** Start Supplied text **

I’m hoping someone can offer me some specific advice on wax carving
and tools.

The wolf tools have been recommended to me, does anyone have any
experience of these particular tools and which set to buy for
jewellery scale modelling? They are SERIOUSLY expensive, so at the
moment, this would constitute a major investment for me - so I’m
trying to ascertain if I need them all and if they will be worth it…
(And if I don’t need them all, which ones seem to serve the most
use?)

My second question to any and all is, what do you need to do to
prepare a casting for enamelling?

And, does anyone know what will smooth and clean up/polish the wax
that I can get here in the UK? (Lighter fluid doesn’t seem to be
working)

And finally, How can one go about getting a “pierced” look in wax -
I have some green wax sheets from rio, but they tend to start going a
bit soft if I try and cut a pattern into them… I had been wanting to
pierce out a sheet of wax and then lay it onto a form… any
suggestions?? I’m trying to achieve a very clean edge/pattern cut…

Many thanks!

** End Supplied text **

Task prompt: Please return the part of the wax carving post starting at "And finally, How" and ending at "Many thanks!", copied word for word.

** Start Supplied information **

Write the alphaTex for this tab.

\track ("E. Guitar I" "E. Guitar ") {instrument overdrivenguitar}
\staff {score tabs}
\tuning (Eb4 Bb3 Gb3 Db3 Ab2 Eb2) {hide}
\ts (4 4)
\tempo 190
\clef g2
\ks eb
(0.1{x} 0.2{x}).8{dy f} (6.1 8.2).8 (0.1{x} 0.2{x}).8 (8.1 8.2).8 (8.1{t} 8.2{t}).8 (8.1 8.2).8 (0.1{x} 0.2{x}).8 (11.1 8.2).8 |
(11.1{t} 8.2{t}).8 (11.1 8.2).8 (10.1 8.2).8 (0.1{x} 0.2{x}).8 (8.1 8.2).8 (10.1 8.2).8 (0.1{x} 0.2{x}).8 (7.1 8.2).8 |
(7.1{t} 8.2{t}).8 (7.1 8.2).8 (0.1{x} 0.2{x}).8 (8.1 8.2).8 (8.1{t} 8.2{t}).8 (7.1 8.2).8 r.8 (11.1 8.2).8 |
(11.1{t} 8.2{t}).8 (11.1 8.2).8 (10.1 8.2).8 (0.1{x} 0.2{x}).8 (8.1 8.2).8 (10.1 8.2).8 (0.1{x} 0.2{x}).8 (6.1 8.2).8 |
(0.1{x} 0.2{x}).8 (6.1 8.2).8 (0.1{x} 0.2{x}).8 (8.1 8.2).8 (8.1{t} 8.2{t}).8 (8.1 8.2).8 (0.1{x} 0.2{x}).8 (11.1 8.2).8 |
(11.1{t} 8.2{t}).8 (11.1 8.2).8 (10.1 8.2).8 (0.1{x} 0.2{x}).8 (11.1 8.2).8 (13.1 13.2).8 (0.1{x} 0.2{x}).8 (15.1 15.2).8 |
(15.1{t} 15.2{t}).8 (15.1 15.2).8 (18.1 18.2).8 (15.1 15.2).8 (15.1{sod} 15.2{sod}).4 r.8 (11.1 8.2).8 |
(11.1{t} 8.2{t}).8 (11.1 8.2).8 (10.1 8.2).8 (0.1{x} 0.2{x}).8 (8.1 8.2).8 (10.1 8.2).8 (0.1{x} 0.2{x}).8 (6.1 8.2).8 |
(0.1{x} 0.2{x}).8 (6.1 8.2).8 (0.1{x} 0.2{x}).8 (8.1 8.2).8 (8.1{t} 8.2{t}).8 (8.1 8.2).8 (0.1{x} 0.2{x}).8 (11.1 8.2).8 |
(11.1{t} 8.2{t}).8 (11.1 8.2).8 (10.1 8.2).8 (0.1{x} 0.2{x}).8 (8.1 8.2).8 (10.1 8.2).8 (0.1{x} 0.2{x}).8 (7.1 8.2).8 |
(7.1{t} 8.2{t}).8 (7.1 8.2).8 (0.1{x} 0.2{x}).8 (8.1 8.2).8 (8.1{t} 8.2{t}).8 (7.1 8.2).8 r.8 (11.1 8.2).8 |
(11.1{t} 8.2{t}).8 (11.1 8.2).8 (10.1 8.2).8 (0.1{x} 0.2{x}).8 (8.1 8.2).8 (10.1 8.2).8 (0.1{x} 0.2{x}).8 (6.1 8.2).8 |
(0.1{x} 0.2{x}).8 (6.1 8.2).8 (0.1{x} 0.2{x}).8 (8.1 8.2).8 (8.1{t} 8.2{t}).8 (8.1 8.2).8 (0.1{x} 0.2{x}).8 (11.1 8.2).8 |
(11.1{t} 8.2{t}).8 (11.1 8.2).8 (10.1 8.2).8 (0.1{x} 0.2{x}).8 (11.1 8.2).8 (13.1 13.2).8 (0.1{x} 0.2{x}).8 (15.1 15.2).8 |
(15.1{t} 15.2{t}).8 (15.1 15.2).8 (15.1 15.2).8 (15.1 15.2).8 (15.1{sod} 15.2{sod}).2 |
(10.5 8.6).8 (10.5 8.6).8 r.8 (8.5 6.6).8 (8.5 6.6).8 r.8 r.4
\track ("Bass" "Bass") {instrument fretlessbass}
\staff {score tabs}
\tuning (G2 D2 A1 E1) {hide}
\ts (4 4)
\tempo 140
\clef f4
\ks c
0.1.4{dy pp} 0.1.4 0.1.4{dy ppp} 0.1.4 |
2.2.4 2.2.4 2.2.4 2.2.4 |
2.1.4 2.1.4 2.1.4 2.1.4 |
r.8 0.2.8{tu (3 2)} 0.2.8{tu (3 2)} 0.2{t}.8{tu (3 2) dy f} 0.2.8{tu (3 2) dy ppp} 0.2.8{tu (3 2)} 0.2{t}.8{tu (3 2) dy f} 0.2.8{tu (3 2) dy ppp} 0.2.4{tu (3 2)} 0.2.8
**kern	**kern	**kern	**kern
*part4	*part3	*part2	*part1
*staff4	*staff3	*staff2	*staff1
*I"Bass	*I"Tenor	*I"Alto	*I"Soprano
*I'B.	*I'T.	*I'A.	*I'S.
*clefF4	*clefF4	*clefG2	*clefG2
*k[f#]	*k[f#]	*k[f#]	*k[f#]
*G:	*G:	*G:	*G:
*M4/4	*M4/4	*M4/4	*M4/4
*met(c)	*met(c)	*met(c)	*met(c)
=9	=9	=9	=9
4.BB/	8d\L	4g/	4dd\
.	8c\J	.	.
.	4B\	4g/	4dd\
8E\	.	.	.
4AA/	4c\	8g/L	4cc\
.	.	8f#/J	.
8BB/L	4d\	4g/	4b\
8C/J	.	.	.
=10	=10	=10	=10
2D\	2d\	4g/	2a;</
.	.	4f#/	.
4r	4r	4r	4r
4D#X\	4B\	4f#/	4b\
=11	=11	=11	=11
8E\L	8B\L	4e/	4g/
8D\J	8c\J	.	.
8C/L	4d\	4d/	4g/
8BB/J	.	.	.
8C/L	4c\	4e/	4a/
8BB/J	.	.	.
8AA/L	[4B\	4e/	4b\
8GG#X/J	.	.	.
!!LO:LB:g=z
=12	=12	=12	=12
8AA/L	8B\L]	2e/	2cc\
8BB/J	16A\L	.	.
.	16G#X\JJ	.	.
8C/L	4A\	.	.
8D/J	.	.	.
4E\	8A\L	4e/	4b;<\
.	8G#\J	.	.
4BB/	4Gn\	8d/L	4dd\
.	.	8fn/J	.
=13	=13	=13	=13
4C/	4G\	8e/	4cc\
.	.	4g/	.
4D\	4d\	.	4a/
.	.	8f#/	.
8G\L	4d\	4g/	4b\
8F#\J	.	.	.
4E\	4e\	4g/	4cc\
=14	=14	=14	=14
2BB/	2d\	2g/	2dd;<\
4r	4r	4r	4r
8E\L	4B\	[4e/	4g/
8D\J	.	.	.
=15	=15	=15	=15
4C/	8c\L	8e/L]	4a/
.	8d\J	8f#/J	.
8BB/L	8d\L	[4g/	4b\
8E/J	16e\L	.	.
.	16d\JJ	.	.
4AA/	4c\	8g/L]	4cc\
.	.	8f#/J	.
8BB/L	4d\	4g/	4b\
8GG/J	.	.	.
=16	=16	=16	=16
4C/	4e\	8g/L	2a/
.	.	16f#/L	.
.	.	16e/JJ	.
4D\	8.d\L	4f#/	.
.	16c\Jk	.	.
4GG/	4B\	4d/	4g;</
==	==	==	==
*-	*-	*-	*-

** End Supplied information **

Result of the exercise:
And finally, How can one go about getting a “pierced” look in wax -
I have some green wax sheets from rio, but they tend to start going a
bit soft if I try and cut a pattern into them… I had been wanting to
pierce out a sheet of wax and then lay it onto a form… any
suggestions?? I’m trying to achieve a very clean edge/pattern cut…

Many thanks!